While the ostrich is resting, start cooking the kale flowers. If you can't find kale flowers, you can use broccolini, or something similar. Heat up some olive oil over medium heat in a saute pan, and toss in the onion, allow to sweat and gain a little bit of a golden color, and toss in the kale flowers. Cook until just al dente and wilted. Taste for seasoning, and add a bit of sea salt and fresh ground pepper. Finally, pour the vinegar over the flowers, toss to combine, and get ready to plate!
Divide the kale flowers (or whichever veg you choose) evenly amongst the plates, and brush on a little red wine reduction. Thinly slice each filet, arrange over the red wine reduction, and finish with a sprinkle of sea salt.

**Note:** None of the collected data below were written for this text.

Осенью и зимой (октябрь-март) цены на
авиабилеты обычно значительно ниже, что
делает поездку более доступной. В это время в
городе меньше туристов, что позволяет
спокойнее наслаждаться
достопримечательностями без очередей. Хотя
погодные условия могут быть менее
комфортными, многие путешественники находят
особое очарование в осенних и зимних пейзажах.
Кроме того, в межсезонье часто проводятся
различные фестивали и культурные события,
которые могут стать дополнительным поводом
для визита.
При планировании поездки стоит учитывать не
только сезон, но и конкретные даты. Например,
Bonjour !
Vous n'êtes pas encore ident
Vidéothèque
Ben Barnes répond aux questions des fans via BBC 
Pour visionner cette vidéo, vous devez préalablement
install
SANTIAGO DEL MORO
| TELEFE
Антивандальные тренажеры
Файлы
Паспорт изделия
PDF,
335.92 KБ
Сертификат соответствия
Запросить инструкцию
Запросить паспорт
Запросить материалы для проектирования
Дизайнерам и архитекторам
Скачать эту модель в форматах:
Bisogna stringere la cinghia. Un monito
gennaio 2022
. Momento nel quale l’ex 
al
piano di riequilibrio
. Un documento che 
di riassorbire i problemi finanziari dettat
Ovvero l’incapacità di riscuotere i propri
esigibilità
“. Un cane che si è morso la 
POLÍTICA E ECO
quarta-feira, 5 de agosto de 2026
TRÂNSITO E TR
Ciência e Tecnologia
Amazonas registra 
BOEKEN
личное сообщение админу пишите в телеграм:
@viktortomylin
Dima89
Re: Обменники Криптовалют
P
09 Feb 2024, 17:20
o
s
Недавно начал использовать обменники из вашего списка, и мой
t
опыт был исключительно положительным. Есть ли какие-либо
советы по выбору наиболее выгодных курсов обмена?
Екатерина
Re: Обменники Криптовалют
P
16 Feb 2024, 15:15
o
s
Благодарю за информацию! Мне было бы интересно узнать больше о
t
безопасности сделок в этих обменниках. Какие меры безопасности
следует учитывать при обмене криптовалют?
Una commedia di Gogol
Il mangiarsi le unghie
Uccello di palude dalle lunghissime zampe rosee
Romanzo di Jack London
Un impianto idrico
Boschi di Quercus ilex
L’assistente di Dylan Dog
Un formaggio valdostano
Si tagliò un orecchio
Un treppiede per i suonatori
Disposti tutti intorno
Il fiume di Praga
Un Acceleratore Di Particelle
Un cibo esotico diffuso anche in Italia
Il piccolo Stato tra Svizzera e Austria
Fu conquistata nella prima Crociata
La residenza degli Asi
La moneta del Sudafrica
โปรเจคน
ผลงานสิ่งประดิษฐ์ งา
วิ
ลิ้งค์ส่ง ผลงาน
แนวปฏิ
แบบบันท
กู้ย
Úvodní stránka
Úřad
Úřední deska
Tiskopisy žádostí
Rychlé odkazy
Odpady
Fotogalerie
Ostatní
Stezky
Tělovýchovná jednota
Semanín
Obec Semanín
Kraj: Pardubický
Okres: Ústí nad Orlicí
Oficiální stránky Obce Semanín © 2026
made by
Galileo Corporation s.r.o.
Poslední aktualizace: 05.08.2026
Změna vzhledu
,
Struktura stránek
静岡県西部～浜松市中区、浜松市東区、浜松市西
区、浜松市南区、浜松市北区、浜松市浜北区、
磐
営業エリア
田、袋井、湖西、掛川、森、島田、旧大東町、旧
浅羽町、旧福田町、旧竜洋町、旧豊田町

Ostrich with cacao? Tasty! When I first tasted the ostrich raw, by itself, I immediately thought of a cocoa flavor - I knew I didn't want something sweet, but just wanted that raw, essence of chocolate flavor. What better to use than straight up, cacao? It definitely paired beautifully. It brought out the flavor of the meat, but didn't cover it up at all. The flavor of the cacao also came through a tad in the red wine reduction, pulling all the flavors together. Since ostrich and the reduction are both "heavier" flavors, the freshness of the kale saute really evened everything out. The vinegar finish was key.
Altogether, this was a serious ostrich party. I think people need to reevaluate the delicious-ness of this protein and really give it a shot!